Iraq constitution limits religious freedom: US official

Washington, USA - Preeta Bansal, chair of the US Commission on International Religious Freedom, says the Iraqi constitution as it is being drafted will mirror the Iranian state rather than ensuring all religious practice freely.

Bansal, a former New York State solicitor general, urged the Bush administration and other countries to intervene to make sure a theocracy does not emerge.

Speaking at a Washington Post Online Discussion, Bansal said Tuesday: "We have been concerned about the fact that while the United States has fought a war in Iraq at considerable cost of blood and treasure, the Iraqi constitutional drafting committee may well be on its way toward establishing an Iran-like judicial theocracy in Iraq.

"We believe that, at this stage of our engagement, the United States and the international community must act to ensure that democracy and freedom are supported in Iraq through its constitution as well as other measures. This is essential for regional security as well as for human rights."

Bansal, who is an attorney by profession, conducted the online discussion along with Robert Blitt, international law specialist and senior policy adviser for Iraq at the commission.

The two of them believe that the current draft of the Iraqi constitution predominantly casts a shadow over religious freedom and feel too much legal authority is being placed under Islamic law.

Earlier this year, the commission had orchestrated the State Department finally deciding to deny a US visa to Gujarat Chief Minister Narendra Modi.

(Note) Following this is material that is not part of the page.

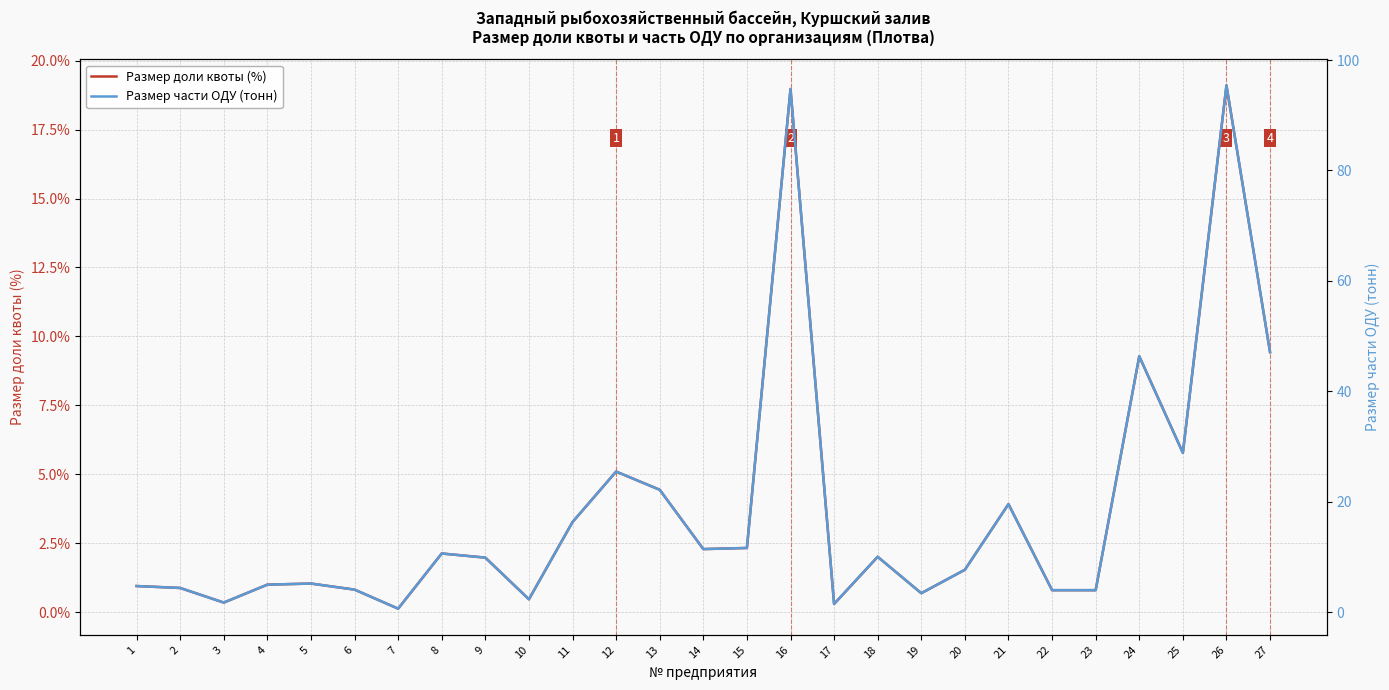

How many data points in Размер части ОДУ (тонн) are above 9?

14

The US Commission on International Religious Freedom is a bipartisan independent federal agency created by Congress in 1998 to give advice to the president, secretary of state and Congress about how best to promote freedom of thought, conscience, and religion or belief abroad, as those freedoms are defined in the international human rights instruments.

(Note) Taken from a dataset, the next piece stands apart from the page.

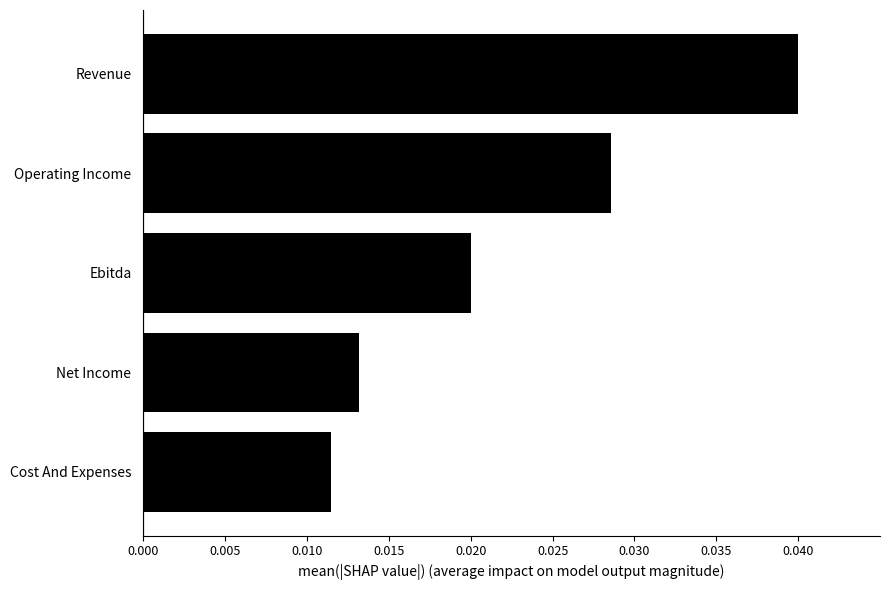

Does the chart contain stacked bars?

No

While international agreements do not stop Iraq from establishing a particular religion as official, Bansal conceded, "...the drafts of the Iraqi constitution that are circulating would go far beyond establishing Islam as the official religion of the state (which is allowed).

"The drafts have Islamic law principles pervade numerous aspects of the Bill of Rights, and even make the individual rights guarantees in the constitution subject to (and able to be superseded by) Islamic law -- and so the rights guarantees for non-Muslims and non-believers (and even for Muslim believers who do not subscribe to the majority sect or the state-imposed version of Islam) could be impaired by official interpretations of Islam."

According to her, this is contrary to the requirements of international law, "and certainly would undermine a successful democracy in Iraq by chilling rights of expression, political debate and dissent, individual thought, and full participation in political and public life by all Iraqis".

Recent polls in Iraq indicate most Iraqis want Islam to have a role but they also want basic human rights protection and the freedom to practice their faith.

Apart from forcible shutting down of liquor stores, there have been instances of bombing of churches, reports of women being compelled to wear a veil, making separate entrances for men and women in university campuses, Bansal and Blitt noted, pointing to an exodus of people of non-Islamic faiths from Iraq.